Professore Ordinario di Arboricoltura Generale e Coltivazioni Arboree presso l’Università di Firenze
Presidente della Società Italiana di Arboricoltura ricoprendo la carica dal febbraio 2005 al febbraio 2011.
È stato componente del Board of Directors della International Society of Arboriculture (ISA) che conta oltre 26.000 membri in tutto il mondo, da Febbraio 2005 ad Agosto 2016.
L’attività di ricerca condotta nelle diverse istituzioni di appartenenza ha consentito il raggiungimento di risultati nei settori dell’arboricoltura urbana e ornamentale e del vivaismo ornamentale e i lavori pubblicati (oltre 370 alla data del 31 gennaio 2023, 117 indicizzati in Scopus, H-Index 31, Google Scholar H-index 37) sono stati positivamente valutati dal mondo sia scientifico, sia operativo e sono considerati come uno dei principali riferimenti dell’attività italiana nel settore e più volte citati da autori internazionali.
Gran bel articolo, volevo sapere quali sono gli alberi o arbusti che catturano più inquinanti in assoluto… É vero che le piante sempreverdi o a foglia grande come ad esempio la Paulownia catturano più inquinante?

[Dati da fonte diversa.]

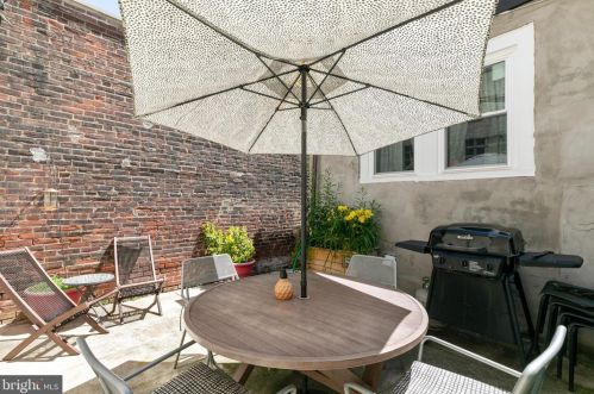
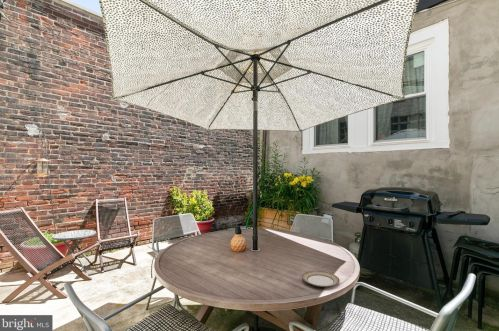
+ plate [301,270,341,288]
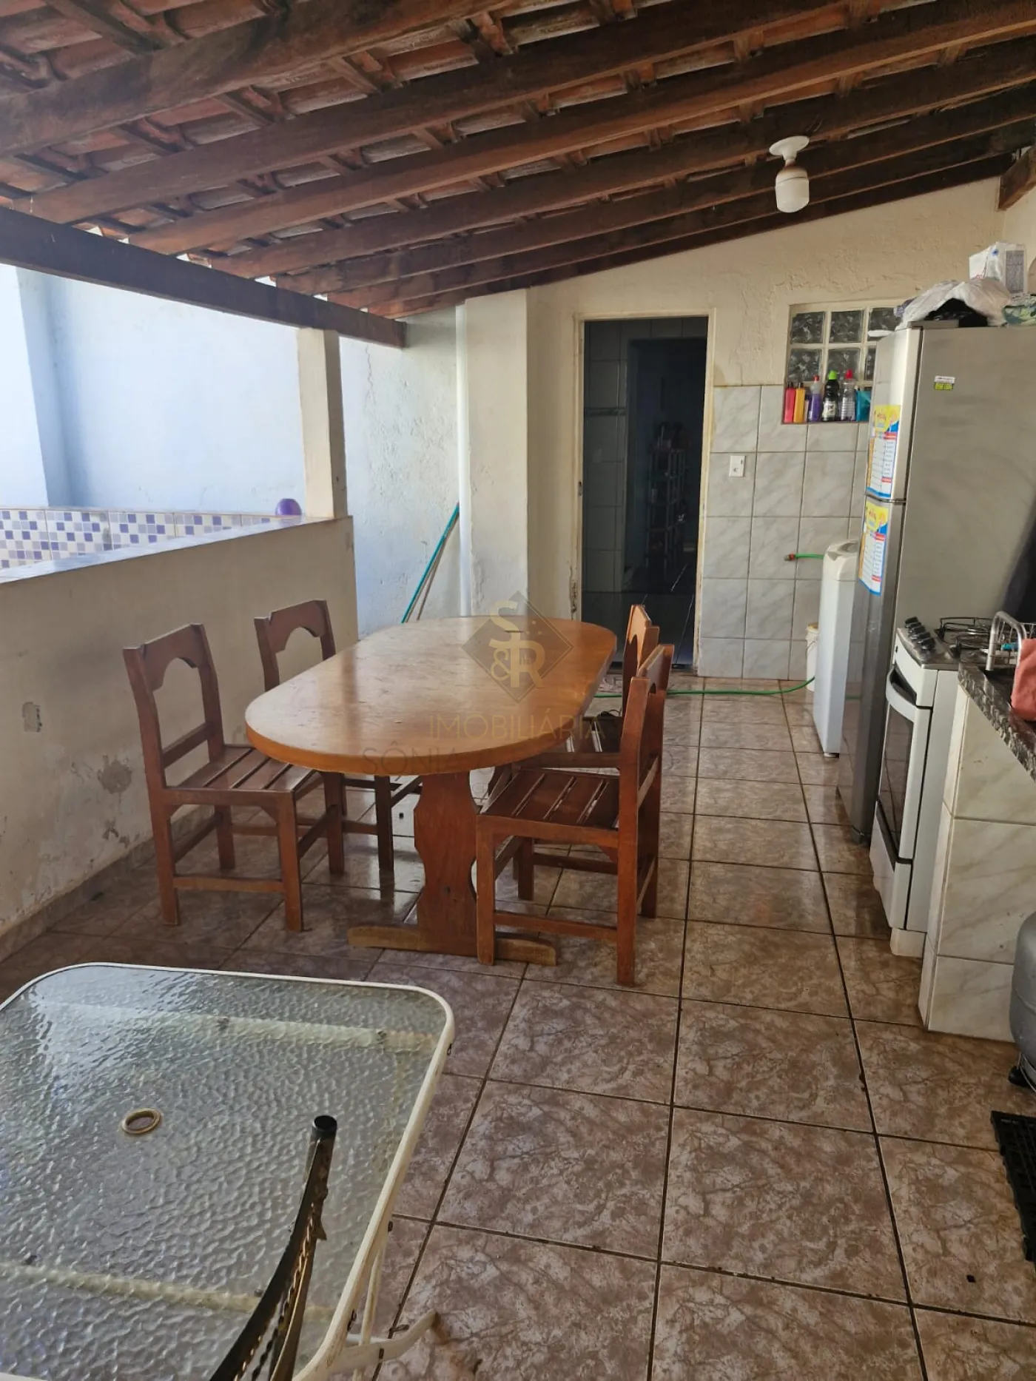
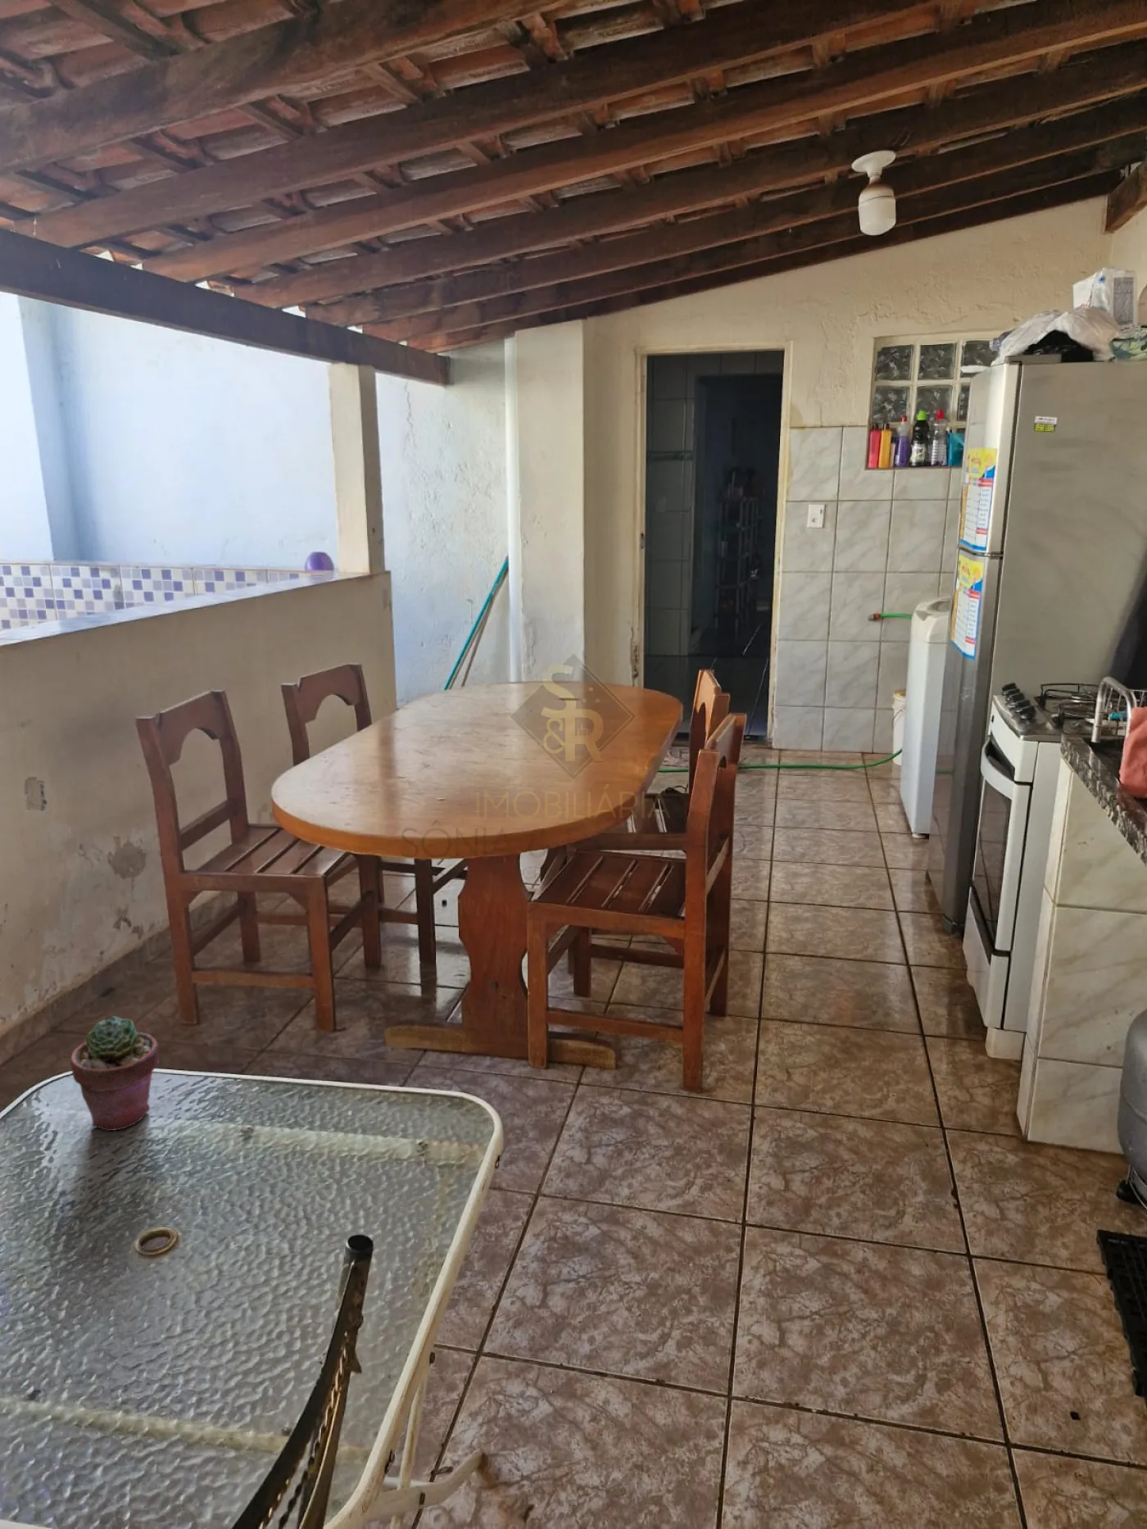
+ potted succulent [70,1016,160,1131]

Ho letto un articolo di un giornale circa 2 anni fa che a Londra stanno attuando un progetto di messa a dimora di piante /alberi sempreverdi x questo problema.. Grazie
Buonasera,
In linea di massima Le latifoglie sono generalmente più efficaci delle conifere; le sempreverdi più delle decidue. La combinazione di tratti diversi è un fattore chiave per migliorare l’efficacia sulla riduzione del PM. Foglie ruvide, con forme complesse, elevata densità di stomi e maggiore persistenza delle foglie stesse sono state correlate ai più alti valori di deposizione di PMx. Di non secondaria importanza è anche la morfologia della corteccia.
Maggiori dettagli sono presenti su https://www.mdpi.com/2071-1050/12/10/4247 (purtroppo in inglese). Eviterei l’uso, laddove possibile, di specie invasive come la Pawlonia
FF
Nota dello Studio Bellesi Giuntoli: nel progetto del KM verde abbiamo infatti tenuto conto di queste indicazioni inserendo specie più efficaci ed efficienti per la rimozione del PM ma evitando specie invasive.